The first precept is that the worker in this art must be silent and secretive and reveal his secret to no one, knowing full well that if many know, the secret in no way will be kept, and that when it is divulged, it will be repeated with error. Thus it will be lost, and the work will remain imperfect.

  Given the secrecy of his own laboratory work and the response of Thomas to his automaton, Albertus understood firsthand the meaning of this injunction. More than he conveyed, he also knew that the same precept applies to spiritual alchemy.

Divide the egg of the philosophers into four parts of which each will have one nature, then bring together equally and proportionately, so that it has no inconsistency, and you will achieve that which was proposed, the Lord willing. This is a universal method.
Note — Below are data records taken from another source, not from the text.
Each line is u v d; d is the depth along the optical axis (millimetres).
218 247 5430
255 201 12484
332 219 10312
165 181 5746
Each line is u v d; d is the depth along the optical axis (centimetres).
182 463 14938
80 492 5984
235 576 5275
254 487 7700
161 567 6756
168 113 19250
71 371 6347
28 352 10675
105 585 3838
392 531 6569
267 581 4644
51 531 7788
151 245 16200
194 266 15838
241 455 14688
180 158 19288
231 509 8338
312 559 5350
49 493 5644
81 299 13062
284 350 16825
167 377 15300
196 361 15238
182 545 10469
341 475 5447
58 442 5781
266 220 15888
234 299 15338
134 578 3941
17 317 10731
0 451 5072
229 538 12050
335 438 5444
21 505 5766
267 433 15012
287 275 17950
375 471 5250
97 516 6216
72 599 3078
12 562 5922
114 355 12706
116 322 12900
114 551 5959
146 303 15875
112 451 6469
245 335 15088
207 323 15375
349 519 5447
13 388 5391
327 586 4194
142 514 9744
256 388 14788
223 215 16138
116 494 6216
  De Mineralibus deals at great length with the composition and properties of precious and semi-precious stones, images cut in stone, the nature of metals and salts. Discussing the value of images and sigils incised in stone, Albertus indicates that astrological processes can imprint features of one species on the material of another.

Sometimes the luminaries and the other planets meet together in a place that has such great power for producing human beings that it impresses a human form even upon seed of an entirely different kind, and in opposition to the formative power inherent in that seed. . . . This is the reason why, even in stones hardened by vapours, there is impressed upon the material the shape of a man or that of some other species of nature. . . .
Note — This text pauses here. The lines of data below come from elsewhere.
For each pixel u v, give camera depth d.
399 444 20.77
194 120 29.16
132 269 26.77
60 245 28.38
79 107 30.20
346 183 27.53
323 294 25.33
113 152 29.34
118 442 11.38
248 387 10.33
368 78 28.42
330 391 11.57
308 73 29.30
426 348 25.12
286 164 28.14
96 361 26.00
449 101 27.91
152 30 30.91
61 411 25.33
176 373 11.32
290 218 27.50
  In his Liber de Natura Locorum, a treatise on geography, Albertus demonstrated that climate, and therefore flora and fauna, are determined by both latitude and local conditions. The earth is divided into climatic zones from tropical to frigid, but extensive forests, rivers and mountain ranges can radically alter temperatures and rainfall within those general zones. Albertus speculated, on the basis of second-hand knowledge of India, that the Southern hemisphere of the earth contained the same belts in reverse order. Albertus argued for a reasonably accurate diameter for a spherical earth, and denied as absurd the common opinion that the southern half of the globe was uninhabitable because people who happened to live there would fall off.

  Natural phenomena are worth studying because they suffuse the mind with the wondrous activity of the Divine. Unthinking acceptance of tradition coupled with a worldly attitude blind and maim the soul, destroying the spiritual life of the individual, and so wasting the precious time between birth and death. He wrote in De Adhaerendo Deo (On Cleaving to God) that:

The real reason why we are in many ways shut out from the experience and enjoyment of the inner life and can in no wise achieve a glimpse of it is because the distracted, care-worn human mind does not enter into itself by remembering God. Man's misunderstanding is so cluttered up with earthly images that he cannot find the way back into his own inner heart, nor counter his desires and enter into himself by longing for the inner light of spiritual joy.

  Albertus Magnus lived in an age of glaring limitations on thought and expression, and yet he showed how the mind supported by an awakened sense of the Divine in the heart can reach beyond the encumbrances of an era and aspire to elevated heights of awareness.

Let us withdraw our heart from the distractions of this world, and summon it back to the joys of the inner life so that we may be worthy in some small measure to fix our abode in the light of divine contemplation. For this is the life and the peace of our soul.